===== SOURCE DATA
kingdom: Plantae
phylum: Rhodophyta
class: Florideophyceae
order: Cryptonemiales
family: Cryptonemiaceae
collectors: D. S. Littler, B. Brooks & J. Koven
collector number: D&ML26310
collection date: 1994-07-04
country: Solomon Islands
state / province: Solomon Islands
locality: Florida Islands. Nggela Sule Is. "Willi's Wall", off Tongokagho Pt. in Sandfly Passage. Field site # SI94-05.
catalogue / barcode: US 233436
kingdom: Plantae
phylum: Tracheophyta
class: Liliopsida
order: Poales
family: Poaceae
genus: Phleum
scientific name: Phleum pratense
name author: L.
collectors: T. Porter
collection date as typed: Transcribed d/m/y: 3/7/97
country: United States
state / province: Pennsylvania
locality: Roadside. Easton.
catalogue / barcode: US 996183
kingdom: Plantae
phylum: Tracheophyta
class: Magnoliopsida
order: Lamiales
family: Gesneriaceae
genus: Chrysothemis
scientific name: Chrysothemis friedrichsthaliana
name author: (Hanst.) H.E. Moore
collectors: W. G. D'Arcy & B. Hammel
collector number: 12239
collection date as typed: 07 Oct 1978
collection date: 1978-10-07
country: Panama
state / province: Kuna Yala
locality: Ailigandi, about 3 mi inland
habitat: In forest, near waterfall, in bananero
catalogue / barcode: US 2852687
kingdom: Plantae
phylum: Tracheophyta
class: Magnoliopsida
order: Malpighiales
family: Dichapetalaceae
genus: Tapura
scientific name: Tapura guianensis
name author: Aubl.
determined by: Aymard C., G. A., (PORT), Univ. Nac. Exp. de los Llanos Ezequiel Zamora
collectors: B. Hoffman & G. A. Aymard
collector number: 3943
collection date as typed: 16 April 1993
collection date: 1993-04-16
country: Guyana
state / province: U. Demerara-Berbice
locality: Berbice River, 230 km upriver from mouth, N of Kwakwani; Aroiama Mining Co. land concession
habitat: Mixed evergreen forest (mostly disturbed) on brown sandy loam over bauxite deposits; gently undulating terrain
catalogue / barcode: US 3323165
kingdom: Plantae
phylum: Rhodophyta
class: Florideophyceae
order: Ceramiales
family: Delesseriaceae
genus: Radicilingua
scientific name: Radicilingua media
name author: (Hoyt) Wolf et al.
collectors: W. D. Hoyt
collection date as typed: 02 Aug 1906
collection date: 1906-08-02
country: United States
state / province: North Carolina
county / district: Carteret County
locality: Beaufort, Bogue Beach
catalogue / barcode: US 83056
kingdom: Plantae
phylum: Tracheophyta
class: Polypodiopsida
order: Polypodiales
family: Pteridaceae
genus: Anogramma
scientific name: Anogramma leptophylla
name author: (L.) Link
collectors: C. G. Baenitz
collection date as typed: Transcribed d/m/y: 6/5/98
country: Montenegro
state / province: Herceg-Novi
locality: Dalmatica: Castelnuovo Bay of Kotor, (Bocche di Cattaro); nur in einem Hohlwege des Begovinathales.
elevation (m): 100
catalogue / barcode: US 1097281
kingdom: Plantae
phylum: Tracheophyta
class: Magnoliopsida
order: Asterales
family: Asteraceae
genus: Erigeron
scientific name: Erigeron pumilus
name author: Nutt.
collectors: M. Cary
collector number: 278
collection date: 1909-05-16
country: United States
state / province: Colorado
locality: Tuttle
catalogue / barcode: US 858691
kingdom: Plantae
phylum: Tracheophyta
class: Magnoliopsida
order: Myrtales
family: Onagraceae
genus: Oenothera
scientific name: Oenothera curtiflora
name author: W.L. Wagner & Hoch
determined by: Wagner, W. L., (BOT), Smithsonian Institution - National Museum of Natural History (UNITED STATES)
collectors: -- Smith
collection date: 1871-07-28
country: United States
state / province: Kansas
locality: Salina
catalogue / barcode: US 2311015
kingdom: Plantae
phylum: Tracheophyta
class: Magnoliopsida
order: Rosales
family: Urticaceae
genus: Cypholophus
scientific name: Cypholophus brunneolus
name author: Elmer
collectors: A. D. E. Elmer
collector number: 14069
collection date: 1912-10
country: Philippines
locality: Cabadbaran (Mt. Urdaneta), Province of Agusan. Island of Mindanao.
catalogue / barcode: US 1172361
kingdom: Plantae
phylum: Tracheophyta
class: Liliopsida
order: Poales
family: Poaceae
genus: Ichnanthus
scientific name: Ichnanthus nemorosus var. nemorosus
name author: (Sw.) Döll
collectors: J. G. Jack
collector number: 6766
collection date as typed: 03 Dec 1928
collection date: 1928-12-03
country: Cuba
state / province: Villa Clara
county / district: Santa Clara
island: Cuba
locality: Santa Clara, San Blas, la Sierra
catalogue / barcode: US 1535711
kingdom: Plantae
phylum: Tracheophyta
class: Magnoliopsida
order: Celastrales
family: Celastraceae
==========
Collect every line of the items above that contains the string "author". Case counts.

SOLUTION BELOW:
name author: L.
name author: (Hanst.) H.E. Moore
name author: Aubl.
name author: (Hoyt) Wolf et al.
name author: (L.) Link
name author: Nutt.
name author: W.L. Wagner & Hoch
name author: Elmer
name author: (Sw.) Döll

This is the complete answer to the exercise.